In the second Ken Robinson (who also has a great lecture at TED.com – linked above) speaks about educational paradigmes and how the school of today isn’t suited for the world of tomorrow. I think all who have ever been to school have an opinion on how the education was conducted, and in this video Robinson addresses some important questions such as schools in an age of instant gratification and information overload.
iTunes U contains a wide variety of lectures held at the worlds foremost universities. The variety in topics, educational and technical quality is large so it make time some time to find the best lectures. Luckily some of the best lectures are promoted, and Apple change between interesting sub-categories often. I have used this resource primarily to follow lectures in computer science, but also in various humanistic fields. I have found the iPod and iPad development lectures by Paul Hegarty and the the Human-Computer Interaction Guest Lectures at Stanford University, the Cambridge Ideas short videos, and the introductions to programming lectures as well as the Innovation/invention lectures from MIT inspirational and educational. It’s definitely a great resource to be able to access the lectures at the best universities in the world. Edinburgh University does also have a lecture series that has been promoted the last few months: the Gifford Lectures containing among other a lecture and Q&A with former UK Prime Minister Gordon Brown.

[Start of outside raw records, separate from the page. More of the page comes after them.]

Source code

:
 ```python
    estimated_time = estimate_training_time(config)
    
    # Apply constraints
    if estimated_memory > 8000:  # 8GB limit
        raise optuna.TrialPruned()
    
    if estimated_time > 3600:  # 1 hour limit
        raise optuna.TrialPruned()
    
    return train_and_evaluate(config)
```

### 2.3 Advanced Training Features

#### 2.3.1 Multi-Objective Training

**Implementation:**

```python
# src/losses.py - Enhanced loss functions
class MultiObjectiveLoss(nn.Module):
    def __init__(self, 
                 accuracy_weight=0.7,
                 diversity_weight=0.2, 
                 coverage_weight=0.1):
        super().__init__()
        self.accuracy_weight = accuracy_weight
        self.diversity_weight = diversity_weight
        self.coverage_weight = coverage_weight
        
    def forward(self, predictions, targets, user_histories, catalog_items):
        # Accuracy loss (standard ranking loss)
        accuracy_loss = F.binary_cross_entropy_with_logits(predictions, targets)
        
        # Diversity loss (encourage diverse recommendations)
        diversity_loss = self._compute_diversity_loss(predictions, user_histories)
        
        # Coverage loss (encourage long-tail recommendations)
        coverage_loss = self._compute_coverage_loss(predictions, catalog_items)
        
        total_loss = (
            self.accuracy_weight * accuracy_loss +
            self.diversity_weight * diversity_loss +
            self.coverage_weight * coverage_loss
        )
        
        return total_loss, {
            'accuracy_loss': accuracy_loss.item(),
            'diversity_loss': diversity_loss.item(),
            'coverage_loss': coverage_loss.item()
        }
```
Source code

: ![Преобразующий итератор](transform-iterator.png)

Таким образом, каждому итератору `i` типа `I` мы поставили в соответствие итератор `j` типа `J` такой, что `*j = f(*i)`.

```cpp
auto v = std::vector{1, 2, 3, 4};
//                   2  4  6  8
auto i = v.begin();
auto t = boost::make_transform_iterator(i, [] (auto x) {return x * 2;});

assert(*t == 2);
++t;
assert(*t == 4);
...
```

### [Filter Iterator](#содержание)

is a great place for screen captures in many of the creative software products from Adobe, but also for web-design and 3D and more. They are constantly updating their web-page with new lectures, the entry point is low and the amount of information you get is normally high. The lectures are also organised into chapters and topics, so it’s easy to come back to check how they solved your problem in a lecture. The exercises are relevant and it seems that they cover technologies requested by the market. For many the page may be a bit too general, for topics as e.g. Ruby on Rails there are two lectures, one fundamental and one for experienced users. Lynda does not discuss a certain technology that thoroughly as e.g. the specific screen casts for these technologies. In general Lynda.com is a great place to learn about new technologies and to get a good introduction, but if you are an expert it may find it too pedantic.
The Great Courses
I recently re-heard the title track of many of the great courses audio courses while watching The Office, and even if the concept of DVDs with lectures may be something Michael Scott from Dunder Mifflin would appraise, it is also a great idea for us mortals. The courses is about everything from science, to language to history. The lecture series on Great Minds of the Western Intelectual Tradition is one of my favourites, among the Modern Intelectual Tradition: From Descartes to Derrida and No Excuses: Existentialism and the meaning of life. Their lectures comes in both video and audio format. I found that I like the audio best as I can listen to the lectures while traveling. While living in Edinburgh I used half an hour each way to the university and being able to follow these courses made each one of them into an educational journey (dannelsereise).
Do you have any other favourite videos at any of the sites I mentioned earlier, or perhaps you have other sources to knowledge that are simliar, in that case, I would greatly appreciate it if you could give me a link in the comment field.
Finally, I want to wish all my readers a merry christmas.
The picture depicts Hans Rosling speaking at TED. The image is taken by Bill Holsinger-Robinson and is licensed under a Creative Commons license. Please refer to the picture on Flickr for more information.
One thought on “Christmas Learning”
Oh, had I only the bandwith to see the vids you posted! (Celebrating Xmas far up north with mom) 🙂 TED is the best. I find that while there are some great fundamental resources for learning programming, it’s even better when researching other sources on the net. Usually there’s a tutorial or post about your problem, and if not, you can always post a question at places like stackoverflow.com.